Growing Cyber Risks Push EPA to Modernize Water Sector Security

Increasing cyberattacks on the nation’s critical infrastructure have prompted the Environmental Protection Agency (EPA) to expand cybersecurity resources to better secure water systems.

Cyberattacks on the critical infrastructure sectors have become more frequent and severe over the past few years, and “gaps in basic cybersecurity practices” have enabled bad actors to gain access to operating systems, EPA Office of Water Emergency Response and Cybersecurity Director David Travers told GovCIO Media & Research in a recent interview.

Travers said both information and operational technology networks need to be examined to prevent threat actors from moving laterally within an organization.

“We are seeing an increased focus in accessing and manipulating the operational technology networks. [Bad actors] are seeking a tactical advantage in a geopolitical context to either thwart U.S. engagement abroad or trigger cyberattacks,” Travers said.

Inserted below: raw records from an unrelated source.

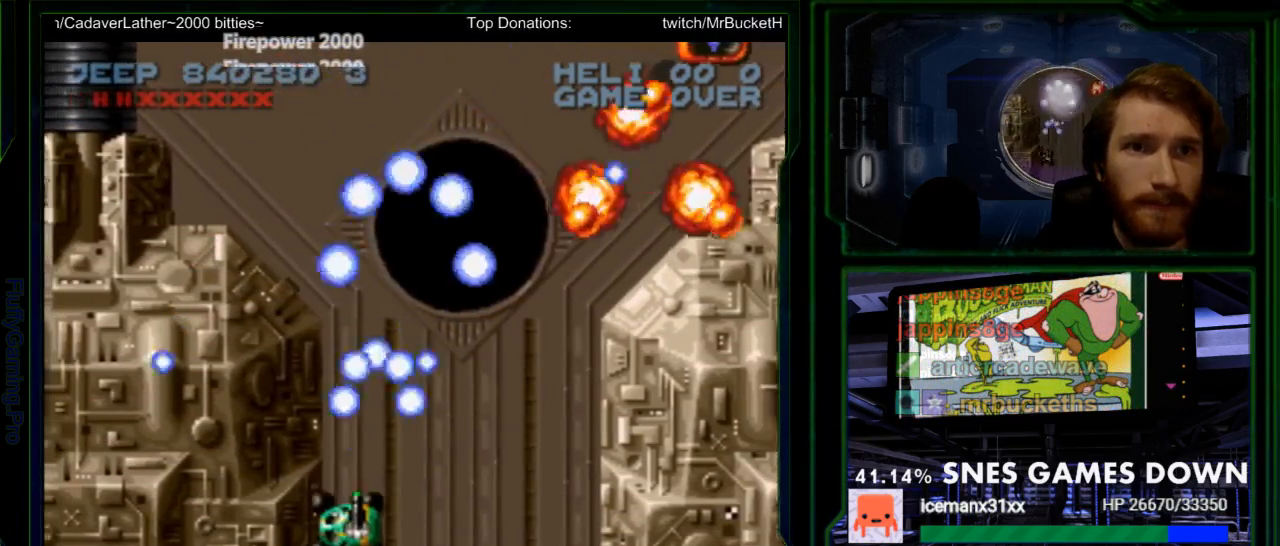
{"buttons": ["Y"], "events": [[17, "DPAD_LEFT", "up"], [133, "DPAD_LEFT", "down"], [133, "DPAD_UP", "down"], [217, "DPAD_LEFT", "up"], [250, "DPAD_UP", "up"]]}
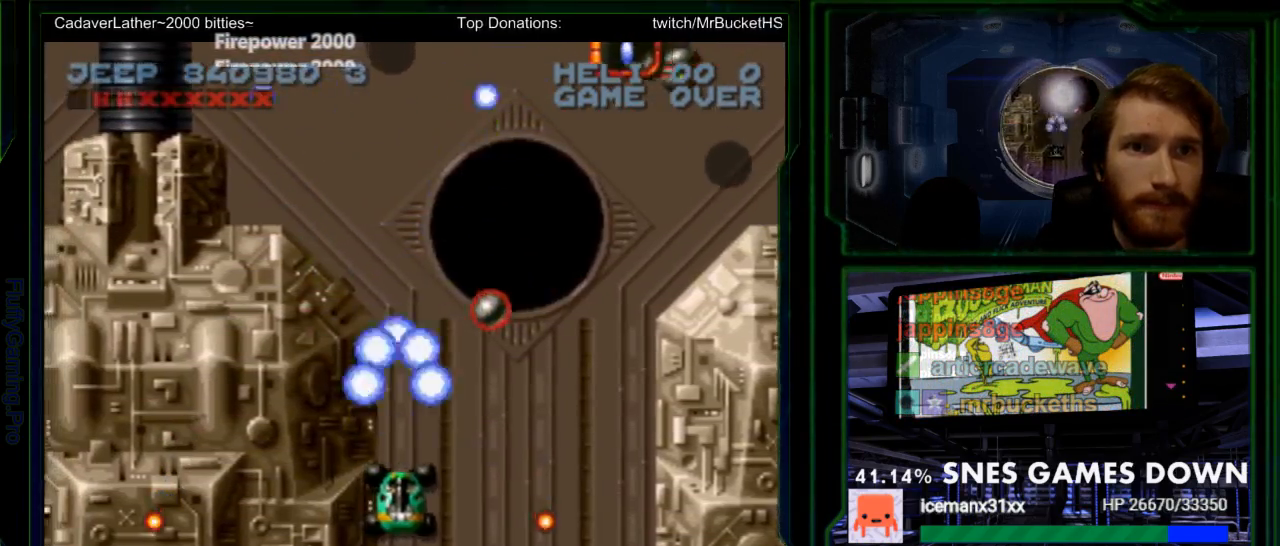
{"buttons": ["Y"], "events": [[50, "DPAD_RIGHT", "down"], [83, "DPAD_DOWN", "down"], [133, "DPAD_RIGHT", "up"], [167, "DPAD_DOWN", "up"], [300, "DPAD_RIGHT", "down"], [333, "DPAD_UP", "down"], [367, "DPAD_UP", "up"], [400, "DPAD_RIGHT", "up"], [400, "DPAD_UP", "down"], [433, "DPAD_UP", "up"]]}
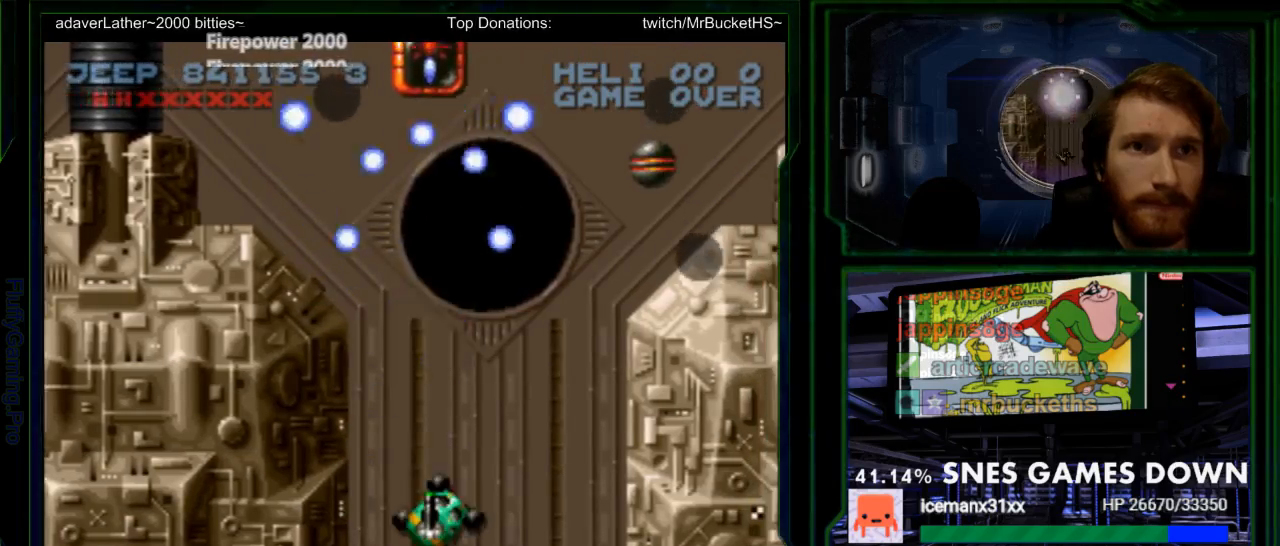
{"buttons": ["Y", "DPAD_DOWN", "DPAD_RIGHT"], "events": [[33, "DPAD_RIGHT", "down"], [233, "DPAD_RIGHT", "up"], [333, "DPAD_RIGHT", "down"], [450, "DPAD_DOWN", "down"]]}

Expanding Resources to Strengthen Cyber Resilience

EPA released new planning materials last month to bolster water and wastewater systems’ cyber response. The updated resources provide guidance by adding new incident response templates, revised vendor security evaluation criteria and updated best practices. The initiative is part of the EPA’s broader strategy, released at the beginning on President Donald Trump’s second administration, to modernize critical infrastructure and strengthen system resilience.

To further bolster critical infrastructure resilience, the EPA’s 2026 budget request included $10 million for a new competitive water sector cybersecurity grant program that will improve water and wastewater systems’ ability to “proactively mitigate” cyberattacks.

The agency is also proactively scanning equipment at water systems for vulnerabilities that could be exploited by bad actors. An EPA spokesperson told GovCIO Media & Research that the agency has “eliminated over 400 potential vulnerabilities” by notifying utilities and providing clear guidance on mitigating risks.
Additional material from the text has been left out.